- **The task**: Rewrite every line of the data below, replacing "Papel Digital" with "Edición Digital" and leaving all other text unchanged.

- **Dataset entries**:
· · · · ·

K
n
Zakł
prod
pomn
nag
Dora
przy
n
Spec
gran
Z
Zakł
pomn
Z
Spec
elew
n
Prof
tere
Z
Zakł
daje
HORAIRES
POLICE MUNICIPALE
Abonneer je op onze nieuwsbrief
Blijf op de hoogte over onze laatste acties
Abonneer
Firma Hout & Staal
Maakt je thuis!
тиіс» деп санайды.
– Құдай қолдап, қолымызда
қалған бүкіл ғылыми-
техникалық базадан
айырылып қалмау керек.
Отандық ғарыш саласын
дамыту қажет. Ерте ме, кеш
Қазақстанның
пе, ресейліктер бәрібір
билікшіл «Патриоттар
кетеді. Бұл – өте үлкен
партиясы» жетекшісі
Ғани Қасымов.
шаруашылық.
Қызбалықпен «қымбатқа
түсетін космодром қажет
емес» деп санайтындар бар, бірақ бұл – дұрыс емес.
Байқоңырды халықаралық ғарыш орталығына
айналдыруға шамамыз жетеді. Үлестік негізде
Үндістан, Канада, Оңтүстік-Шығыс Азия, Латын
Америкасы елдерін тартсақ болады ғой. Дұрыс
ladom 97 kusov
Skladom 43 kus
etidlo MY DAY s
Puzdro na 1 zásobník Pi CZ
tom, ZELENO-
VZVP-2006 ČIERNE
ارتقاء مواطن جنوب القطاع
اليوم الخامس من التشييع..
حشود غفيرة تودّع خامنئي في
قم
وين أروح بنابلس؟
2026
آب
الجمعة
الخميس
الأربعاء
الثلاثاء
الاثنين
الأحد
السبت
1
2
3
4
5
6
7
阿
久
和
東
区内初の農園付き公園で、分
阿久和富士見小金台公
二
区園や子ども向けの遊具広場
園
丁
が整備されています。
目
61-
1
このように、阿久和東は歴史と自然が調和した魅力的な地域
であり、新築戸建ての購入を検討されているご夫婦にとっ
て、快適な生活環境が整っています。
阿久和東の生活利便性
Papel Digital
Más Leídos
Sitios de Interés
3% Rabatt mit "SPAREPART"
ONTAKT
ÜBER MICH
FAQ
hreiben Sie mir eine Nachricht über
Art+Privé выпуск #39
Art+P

· · · · ·

- **Task output**:
K
n
Zakł
prod
pomn
nag
Dora
przy
n
Spec
gran
Z
Zakł
pomn
Z
Spec
elew
n
Prof
tere
Z
Zakł
daje
HORAIRES
POLICE MUNICIPALE
Abonneer je op onze nieuwsbrief
Blijf op de hoogte over onze laatste acties
Abonneer
Firma Hout & Staal
Maakt je thuis!
тиіс» деп санайды.
– Құдай қолдап, қолымызда
қалған бүкіл ғылыми-
техникалық базадан
айырылып қалмау керек.
Отандық ғарыш саласын
дамыту қажет. Ерте ме, кеш
Қазақстанның
пе, ресейліктер бәрібір
билікшіл «Патриоттар
кетеді. Бұл – өте үлкен
партиясы» жетекшісі
Ғани Қасымов.
шаруашылық.
Қызбалықпен «қымбатқа
түсетін космодром қажет
емес» деп санайтындар бар, бірақ бұл – дұрыс емес.
Байқоңырды халықаралық ғарыш орталығына
айналдыруға шамамыз жетеді. Үлестік негізде
Үндістан, Канада, Оңтүстік-Шығыс Азия, Латын
Америкасы елдерін тартсақ болады ғой. Дұрыс
ladom 97 kusov
Skladom 43 kus
etidlo MY DAY s
Puzdro na 1 zásobník Pi CZ
tom, ZELENO-
VZVP-2006 ČIERNE
ارتقاء مواطن جنوب القطاع
اليوم الخامس من التشييع..
حشود غفيرة تودّع خامنئي في
قم
وين أروح بنابلس؟
2026
آب
الجمعة
الخميس
الأربعاء
الثلاثاء
الاثنين
الأحد
السبت
1
2
3
4
5
6
7
阿
久
和
東
区内初の農園付き公園で、分
阿久和富士見小金台公
二
区園や子ども向けの遊具広場
園
丁
が整備されています。
目
61-
1
このように、阿久和東は歴史と自然が調和した魅力的な地域
であり、新築戸建ての購入を検討されているご夫婦にとっ
て、快適な生活環境が整っています。
阿久和東の生活利便性
Edición Digital
Más Leídos
Sitios de Interés
3% Rabatt mit "SPAREPART"
ONTAKT
ÜBER MICH
FAQ
hreiben Sie mir eine Nachricht über
Art+Privé выпуск #39
Art+P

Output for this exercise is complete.